Mohon tunggu...
masunardi
masunardi Mohon Tunggu... Administrasi - Dosen

hanya dosen jelata...

Selanjutnya

Tutup

Humaniora Artikel Utama

Aturan Baru Bersepeda di Jepang yang Meresahkan

3 Juli 2015   12:45 Diperbarui: 3 Juli 2015   12:53 374
+
Laporkan Konten
Laporkan Akun
Kompasiana adalah platform blog. Konten ini menjadi tanggung jawab bloger dan tidak mewakili pandangan redaksi Kompas.

Sepeda adalah sarana transportasi di Jepang yang paling terkenal dan telah menjadi budaya. Sepeda memang dipakai oleh hampir semua orang Jepang tidak peduli laki-laki atau perempuan, tua atau muda, miskin atau kaya. Jika jarak tempuh tidak terlalu jauh, bersepeda adalah alternatif pertama karena murah dan cepat. Transportasi umum seperti bus dan kereta relatif mahal. Untuk bus, meskipun perkiraan waktu tepat, biasanya rentang kedatangan agak lama. Belum lagi bus hanya berhenti di halte tertentu yang sering kali masih harus ditambah jalan kaki untuk mencapai tujuan. Tarif per tiga halte di Utsunomiya adalah sekitar 75 yen (sekitar 500 meter per halte). Cukup mahal untuk kita yang sehat dan bisa bersepeda….

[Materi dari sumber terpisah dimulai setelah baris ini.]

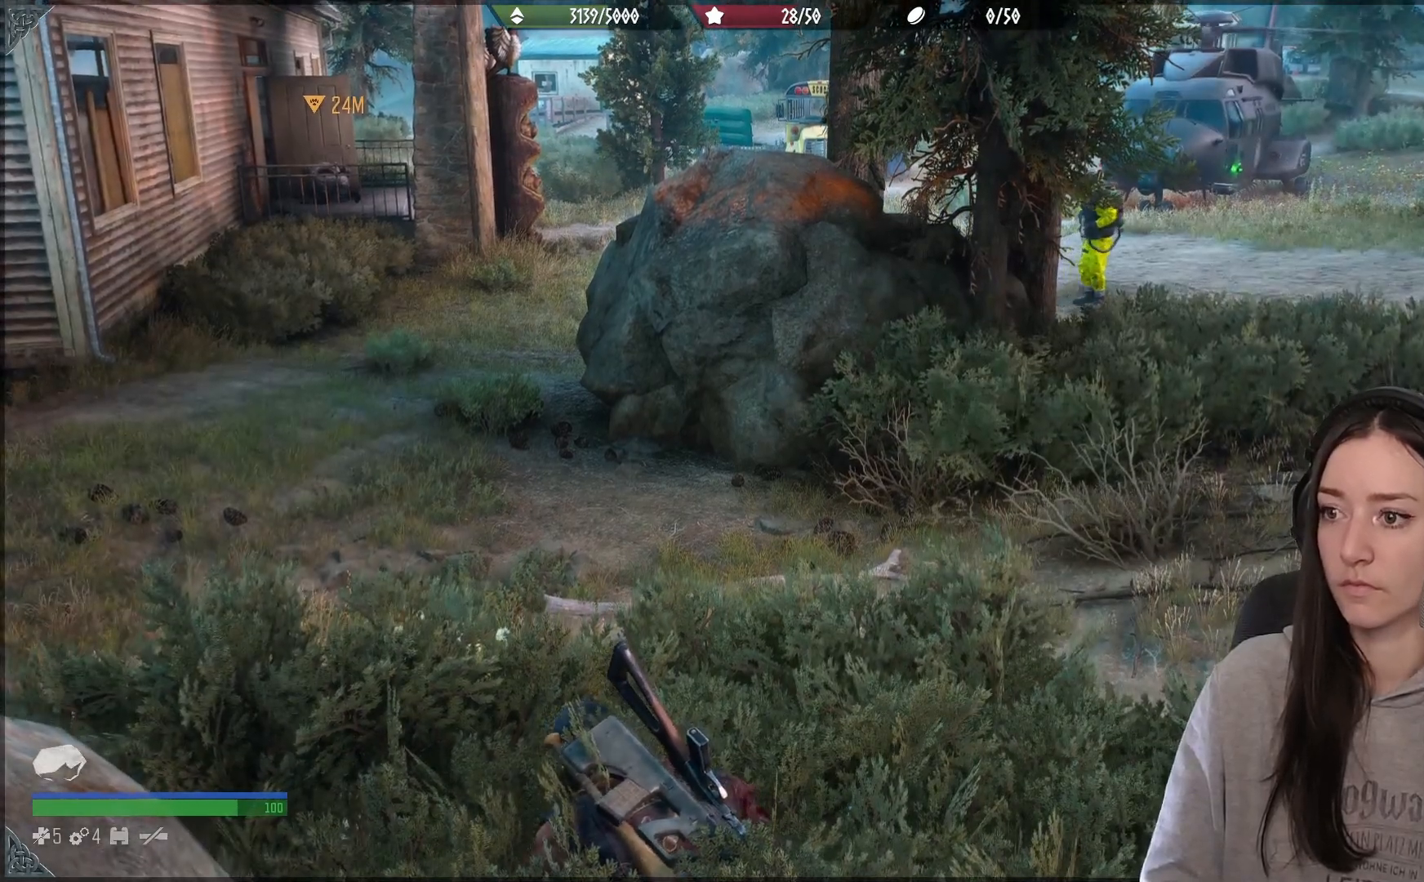
{"dt_ms": 500, "buttons": [], "left_stick": "center", "right_stick": "down", "events": [[17, "right_stick", "down"], [83, "right_stick", "up-right"], [300, "right_stick", "down"], [383, "right_stick", "center"], [500, "right_stick", "down"]]}
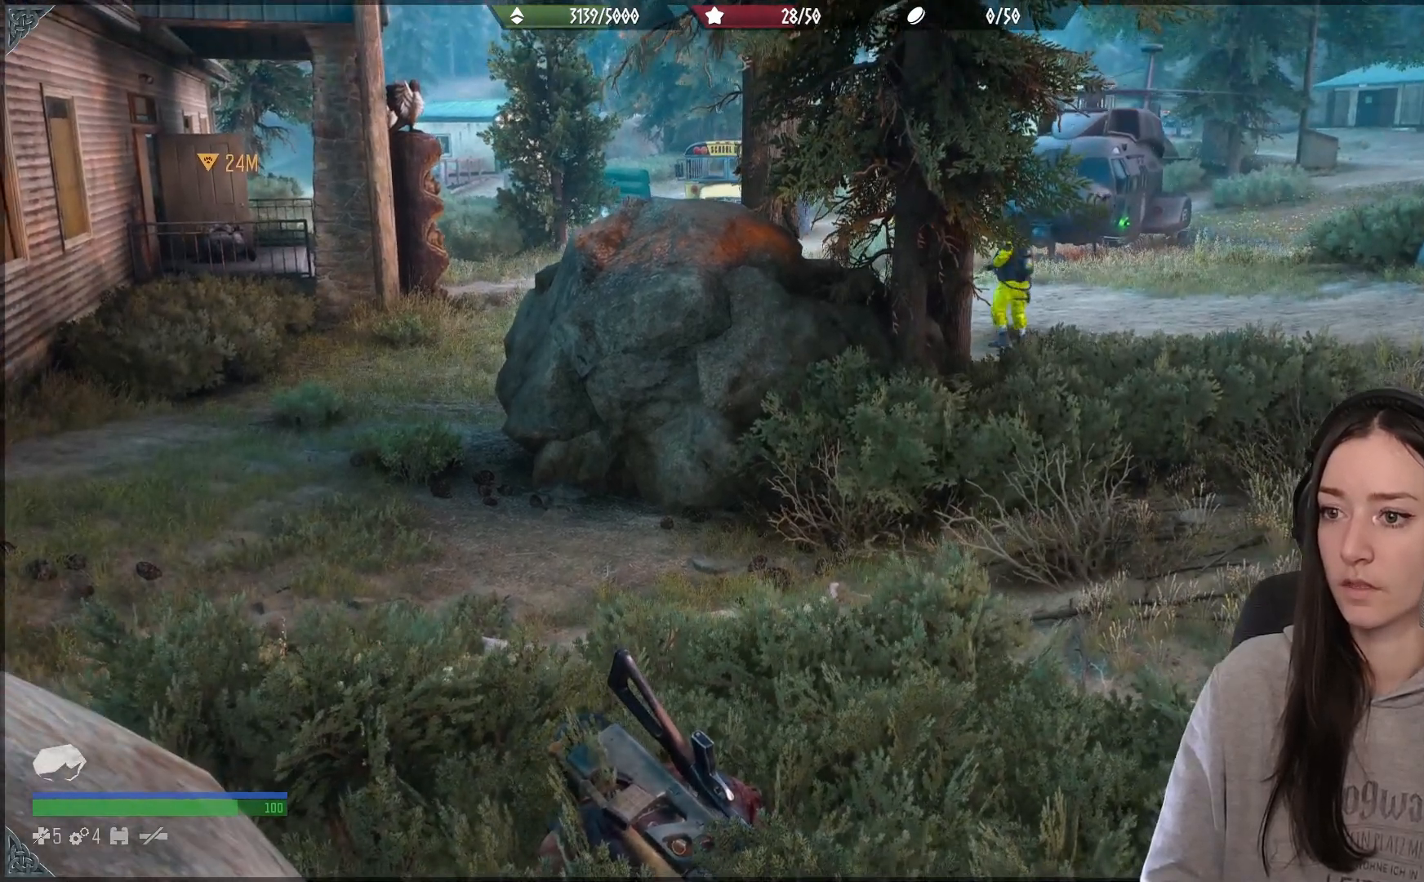
{"dt_ms": 500, "buttons": [], "left_stick": "center", "right_stick": "center", "events": [[250, "right_stick", "center"]]}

Mulai bulan Juni 2015, pemerintah Jepang menerapkan aturan baru terutama untuk pengendara sepeda. Sebenarnya bukan aturan baru, karena aturan itu sudah ada sejak beberapa tahun yang lalu, hanya saja penerapannya secara tegas baru dimulai, alias denda bagi pelanggar akan mulai berlaku. Sebelum ini, pengendara sepeda adalah seolah raja jalanan. Jalur-jalur khusus sepeda jarang dipakai karena pesepeda lebih memilih trotoar/pedestrian. Atribut yang banyak dipakai saat bersepeda adalah EARPHONE/HEADSET dan PAYUNG.   

 

 

 Bersepeda sambil memegang payung

 

Total ada 14 “aturan baru” yang diterapkan pemerintah Jepang, aturan tersebut antara lain: wajib mematuhi traffic lights, wajib turun jika melalui bawah perlintasan kereta, wajib berhenti jika akan melewati perempatan jika diperlukan (biasanya ada tanda tulisan tomare/berhenti sebentar di badan jalan atau memaki rambu yang dituliskan di papan), sepeda dalam kondisi baik, dilarang bersepeda dalam pengaruh alkohol. Hal yang kemudian membuat marah para pesepeda adalah tidak boleh menggunakan earphone/headset/mobile phone serta payung sambil bersepeda. Dua hal paling akhir memang sangat memberatkan kami, para pecinta sepeda karena terpaksa. Memakai sepeda dengan memegang payung adalah khas Jepang, apalagi biasanya menggunakan payung transparan sehingga tidak mengganggu pandangan. Sangat repot jika hujan gerimis harus memakai mantel… Tapi bagaimana lagi, aturan di Jepang mutlak harus dipatuhi atau denda siap menanti. Kecuali bagi anak di bawah 14 tahun, beberapa aturan masih diberi toleransi misalnya menggunakan trotoar jalan.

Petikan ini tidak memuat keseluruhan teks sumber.